There are few of us left from those days. An endangered species. Because the retail equivalent of ‘global warming’ arrived in the form of the internet, the phone shops and the coffee shop chains.
Once upon a time there were 10 little sandwich bars in the area. Run by Italians, not just because they were the only people capable of putting some cheese between two slices of bread, but also because they, and they alone, were trusted to make something as exotic and revered as ‘a cappuccino’! Which came in little styrofoam cups, which can still be found inside every fish in the oceans.
But the Starbucks and the Prets (the Pret office was in Fleet Street when they started, Julian Metcalfe was a regular visitor) soon presented a more sanitised, sterilised, corporate way of dispensing food and one by one the little sandwich bars folded. And now we have just one. The last survivor. MY sandwich bar. But not just a mere survivor, the veritable Tyrannosaurus rex of sandwich bars. (I know, they became extinct too, but there’s no guarantees in life… or death). It’s called De Lieto. After the first owner, funny enough.
Starbucks and Pret are always busy, generally with people nursing a glass of water whilst spending 4 hours on the free WiFi. Others drift in and out buying their near-frozen, pre-prepared, steri-packs of fairly tasteless food with the nutritional values stamped on the pack.
The queue for De Lieto starts at about 11.30 and lasts, pretty much 30 to 40 strong, until about 2. Before that they are preparing for the vast number of deliveries they do every day, all custom orders (hold the butter; two with beef and horseradish, three with mango and aardvark), to all the law offices, courtrooms and barristers’ chambers.
They offer 20 different types of bread and rolls and a million ways to fill ‘em. And most importantly, they’re lovely lovely people who know your name and charge you less for a feast than Pret do for egg’n’cress-on-white.

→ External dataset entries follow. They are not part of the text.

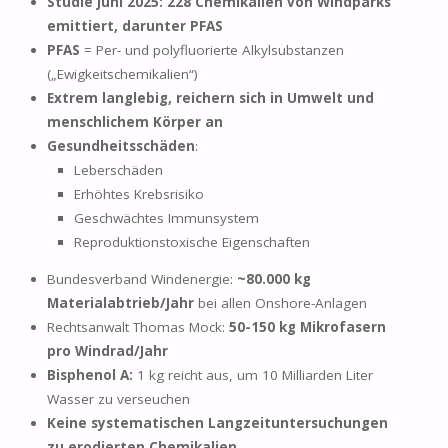
Studie Juni 2025: 228 Chemikalien von Windparks
emittiert, darunter PFAS
PFAS
= Per- und polyfluorierte Alkylsubstanzen
(„Ewigkeitschemikalien“)
Extrem langlebig, reichern sich in Umwelt und
menschlichem Körper an
Gesundheitsschäden
:
Leberschäden
Erhöhtes Krebsrisiko
Geschwächtes Immunsystem
Reproduktionstoxische Eigenschaften
Bundesverband Windenergie:
~80.000 kg
Materialabtrieb/Jahr
bei allen Onshore-Anlagen
Rechtsanwalt Thomas Mock:
50-150 kg Mikrofasern
pro Windrad/Jahr
Bisphenol A:
1 kg reicht aus, um 10 Milliarden Liter
Wasser zu verseuchen
Keine systematischen Langzeituntersuchungen
zu erodierten Chemikalien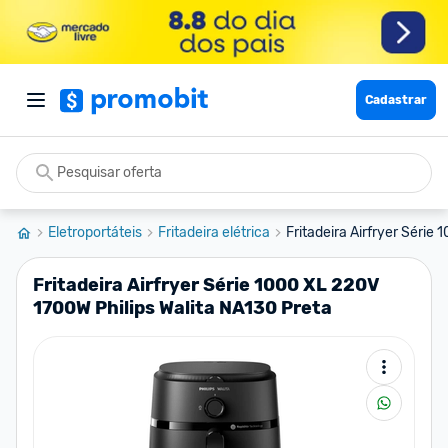
Cadastrar
Eletroportáteis
Fritadeira elétrica
Fritadeira Airfryer Série
Fritadeira Airfryer Série 1000 XL 220V
1700W Philips Walita NA130 Preta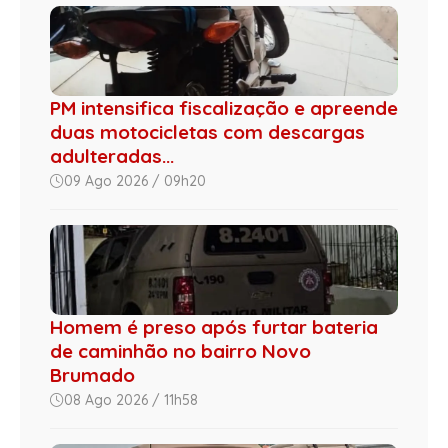
PM intensifica fiscalização e apreende
duas motocicletas com descargas
adulteradas...
09 Ago 2026 / 09h20
Homem é preso após furtar bateria
de caminhão no bairro Novo
Brumado
08 Ago 2026 / 11h58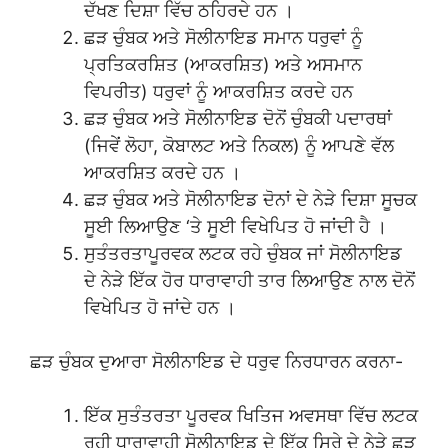
ਦੱਖਣ ਦਿਸ਼ਾ ਵਿੱਚ ਠਹਿਰਦੇ ਹਨ ।
ਛੜ ਚੁੰਬਕ ਅਤੇ ਸੋਲੀਨਾਇਡ ਸਮਾਨ ਧਰੁਵਾਂ ਨੂੰ
ਪ੍ਰਤਿਕਰਸ਼ਿਤ (ਆਕਰਸ਼ਿਤ) ਅਤੇ ਅਸਮਾਨ
ਵਿਪਰੀਤ) ਧਰੁਵਾਂ ਨੂੰ ਆਕਰਸ਼ਿਤ ਕਰਦੇ ਹਨ
ਛੜ ਚੁੰਬਕ ਅਤੇ ਸੋਲੀਨਾਇਡ ਦੋਨੋਂ ਚੁੰਬਕੀ ਪਦਾਰਥਾਂ
(ਜਿਵੇਂ ਲੋਹਾ, ਕੋਬਾਲਟ ਅਤੇ ਨਿਕਲ) ਨੂੰ ਆਪਣੇ ਵੱਲ
ਆਕਰਸ਼ਿਤ ਕਰਦੇ ਹਨ ।
ਛੜ ਚੁੰਬਕ ਅਤੇ ਸੋਲੀਨਾਇਡ ਦੋਨਾਂ ਦੇ ਨੇੜੇ ਦਿਸ਼ਾ ਸੂਚਕ
ਸੂਈ ਲਿਆਉਣ ‘ਤੇ ਸੂਈ ਵਿਖੇਪਿਤ ਹੋ ਜਾਂਦੀ ਹੈ ।
ਸੁਤੰਤਰਤਾਪੂਰਵਕ ਲਟਕ ਰਹੇ ਚੁੰਬਕ ਜਾਂ ਸੋਲੀਨਾਇਡ
ਦੇ ਨੇੜੇ ਇੱਕ ਹੋਰ ਧਾਰਾਵਾਹੀ ਤਾਰ ਲਿਆਉਣ ਨਾਲ ਦੋਨੋਂ
ਵਿਖੇਪਿਤ ਹੋ ਜਾਂਦੇ ਹਨ ।
ਛੜ ਚੁੰਬਕ ਦੁਆਰਾ ਸੋਲੀਨਾਇਡ ਦੇ ਧਰੁਵ ਨਿਰਧਾਰਨ ਕਰਨਾ-
ਇੱਕ ਸੁਤੰਤਰਤਾ ਪੂਰਵਕ ਖਿਤਿਜ ਅਵਸਥਾ ਵਿੱਚ ਲਟਕ
ਰਹੀ ਧਾਰਾਵਾਹੀ ਸੋਲੀਨਾਇਡ ਦੇ ਇੱਕ ਸਿਰੇ ਦੇ ਨੇੜੇ ਛੜ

I intended to write about the benefits of certain types of carbs, but got carried away. So for today you can still eat what you like. Only today.
Happy Tuesday
A xxxx
I worked at the Midland Bank in Chancery Lane in 1971, and DeLieto was my lunch place. They hadn’t invented coffee anywhere else, so as a dinosaur meself I had to get it there. The espresso could be felt in the veins three minutes after drinking, just occasionally lunch was in the Three Tuns in Fetter Lane. Mild and bitter, and they complained if you only wanted a half pint. Once but only once in ElVino, even then an institution. Mental of course.